Trecho selecionado:
----------------------------------------

Escravidão no Brasil
A escravidão no Brasil iniciou-se por volta da década de 1530, quando os portugueses implantaram as bases para a colonização da América portuguesa, para atender, mais especificamente, à demanda dos portugueses por mão de obra para o trabalho na lavoura. Tal processo deu-se, primeiramente, com a escravização dos indígenas, e, ao longo dos séculos XVI e XVII, essa foi sendo substituída pela escravização dos africanos, trazidos por meio do tráfico negreiro.
A escravidão no Brasil, mas não só aqui, mostrou-se uma instituição perversa e cruel, e as suas consequências ainda são sentidas atualmente, mais de 130 anos depois que a Lei Áurea aboliu essa prática no país. A violência e a discriminação que os negros sofrem atualmente são o reflexo direto de um país que se construiu por meio da normalização do preconceito e da violência para com esse grupo. Não obstante, é sempre importante lembrar que, além dos africanos, os indígenas também foram escravizados, aos milhões, pelos portugueses, e que sua escravização também perpetuou preconceitos e violência contra eles.
Como começou
A escravidão no Brasil tem como ponto de partida a década de 1530, período em que os portugueses deram início ao processo colonizatório. Até então, a ação desses havia sido baseada na exploração do pau-brasil, e o trabalho dos indígenas era realizado por meio do escambo. Assim, os indígenas interessados derrubavam as árvores, levavam até a costa e então eram pagos com objetos oferecidos pelos portugueses.
Em 1534, porém, Portugal implantou na América portuguesa o sistema de capitanias hereditárias e começou a ser incentivado o desenvolvimento de engenhos de produção do açúcar. Essa era uma atividade mais complexa e que demandava uma grande quantidade de trabalhadores. Como os portugueses consideravam o trabalho braçal uma atividade inferior, a solução encontrada foi escravizar a única mão de obra disponível naquele momento: os indígenas.
Escravização dos indígenas
Os indígenas foram a principal mão de obra dos portugueses até meados do século XVII, quando, de fato, os escravos africanos começaram a tornar-se a maioria desse tipo de trabalhador no Brasil. A escravização dos indígenas, apesar de mais barata, foi, na visão dos portugueses, conturbada e problemática.
O historiador Stuart Schwartz afirma que os indígenas mostravam-se relutantes em realizar trabalho contínuo na lavoura porque, na visão deles, era um “trabalho de mulher”, além do fato de que a cultura indígena não possuía a concepção de trabalho contínuo. Outro fator que tornava a escravização de indígenas complicada para muitos foram os conflitos entre colonizadores e jesuítas. Isso acontecia porque os jesuítas posicionavam-se contra a escravização dos indígenas, pois enxergavam-lhes como grupo a ser catequizado.

----------------------------------------

Dados brutos:

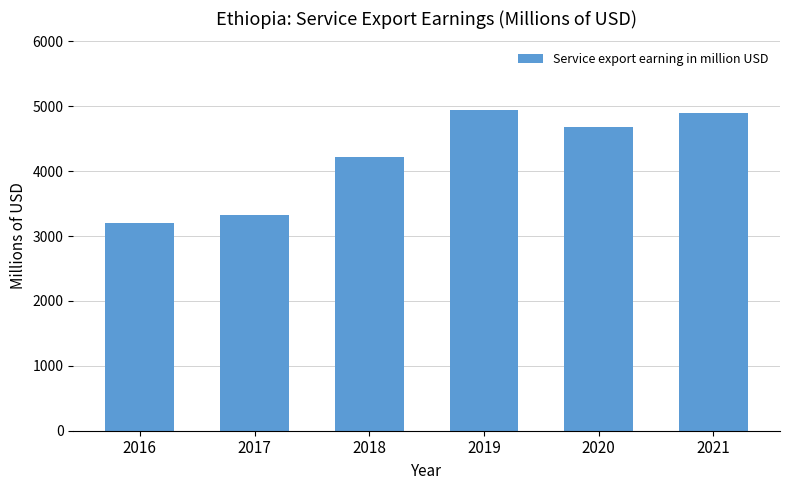

List the labels in order of value, largest first.

2019, 2021, 2020, 2018, 2017, 2016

----------------------------------------

Verifique sua compreensão:
a. De acordo com o trecho sobre a escravidão no Brasil, em que ano Portugal implantou na América portuguesa o sistema de capitanias hereditárias?
b. No trecho sobre a escravidão no Brasil, reescreva tudo o que vai de "Em 1534, porém, Portugal" até "momento: os indígenas.", trocando "açúcar" por "algodão".

Respostas por tarefa:
a. Em 1534.

b.
Em 1534, porém, Portugal implantou na América portuguesa o sistema de capitanias hereditárias e começou a ser incentivado o desenvolvimento de engenhos de produção do algodão. Essa era uma atividade mais complexa e que demandava uma grande quantidade de trabalhadores. Como os portugueses consideravam o trabalho braçal uma atividade inferior, a solução encontrada foi escravizar a única mão de obra disponível naquele momento: os indígenas.